A l’opéra national du Capitole, la metteure en scène nous offre un retour aux sources du choef d’œuvre de Mozart à la belle distribution.

« Vous n’avez jamais vu, et vous ne verrez probablement jamais un Don Giovanni comme à l’époque de sa création ! » s’exclame Christophe Ghristi, directeur artistique d’Opéra national du Capitole de Toulouse. Il est vrai que la mise en scène d’Agnès Jaoui n’a rien de plus classique. Elle situe l’action dans une Espagne imaginaire du XVIIᵉ siècle : murs massifs aux accents semi-gothiques, costumes et couvre-chefs somptueux, épées, lanternes, chaise à porteurs, guirlandes de fleurs, rideaux de velours aux motifs dorées… Ce retour assumé au classicisme frappe, surprend même, face à la prolifération de mises en scène qui cherchent coûte que coûte à se montrer modernes ou « réinventées ». Jaoui remonte à la source, à cette Espagne que Mozart et son librettiste Da Ponte pouvaient porter en eux.
Après un Tosca en plein air en 2019 et la recréation d’Uomo femina de Galuppi (1762) la saison dernière, cette passionnée d’opéra — elle-même formée au chant lyrique — s’impose désormais dans un milieu particulièrement exigeant. Pourtant, au début de l’acte I, les chanteurs demeurent relativement immobiles ; peu de mouvements animent la scène, même lors de la mise à mort du Commandeur par Don Giovanni. Les murs de la ruelle, imaginés par Eric Ruff, se déplacent à vue avec une fluidité étonnante (bravo aux techniciens !) mais leur massivité donne la sensation d’enserrer l’action, de tout étouffer entre leurs pierres et leurs briques… à moins que ce ne soit précisément l’effet recherché ?

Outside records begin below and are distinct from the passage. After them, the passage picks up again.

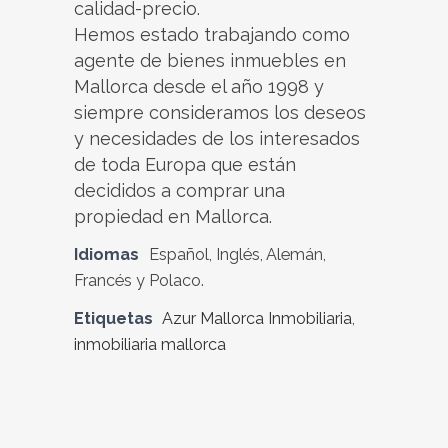
calidad-precio.
Hemos estado trabajando como
agente de bienes inmuebles en
Mallorca desde el año 1998 y
siempre consideramos los deseos
y necesidades de los interesados
de toda Europa que están
decididos a comprar una
propiedad en Mallorca.
Idiomas
Español, Inglés, Alemán,
Francés y Polaco.
Etiquetas
Azur Mallorca Inmobiliaria
,
inmobiliaria mallorca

Autre surprise, car devenue rare : chanteurs, choristes et figurants dansent un véritable menuet, accompagnés par des musiciens disposés sur scène. L’immobilité des premières minutes cède alors progressivement la place à des fêtes colorées, d’abord celles des paysans, puis celle donnée chez le séducteur, où la statue du Commandeur apparaît dans une niche, toujours imposante. Mais la vraie déflagration intervient à la toute fin. Après sa chute en enfer, le « prédateur », selon le mot d’Agnès Jaoui elle-même, revient, à la stupeur générale. Une conclusion qui résonne avec une réalité bien triste au prisme de notre société…
Pour Nicolas Courjal, le rêve de chanter ce rôle immense devient enfin réalité. Il façonne un séducteur cynique, moqueur, prétentieux, effronté, immoral — et l’on pourrait prolonger la liste ! — dont la douceur apparente du chant n’en souligne que mieux l’agressivité et l’arrogance. Vincenzo Taormina campe un Leporello solide et affirmé, visiblement excédé par son maître. Karine Deshaies offre une Donna Elvira sensible et naïve : la sincérité avec laquelle elle exprime son chagrin et l’espoir de retrouver son mari (en s’adressant, sans le savoir, à Leporello déguisé) émeut profondément. La voix droite d’Andreea Soare convient bien au rôle de Donna Anna. La distribution, équilibrée, devrait déployer pleinement ses atouts au fil des représentations ; l’on attend également beaucoup de la seconde distribution, portée par de jeunes chanteurs.
Le jeune chef italien de vingt-cinq ans, Riccardo Bisatti, remplace presque au pied levé le directeur musical de l’Orchestre du Capitole, Tarmo Peltokoski. L’orchestre sonne parfois épais, presque comme une symphonie du XXᵉ siècle ; mais malgré plusieurs micro-décalages, Bisatti tient fermement la baguette et conduit avec assurance cette production qui surprend, une fois de plus, par son classicisme visuel.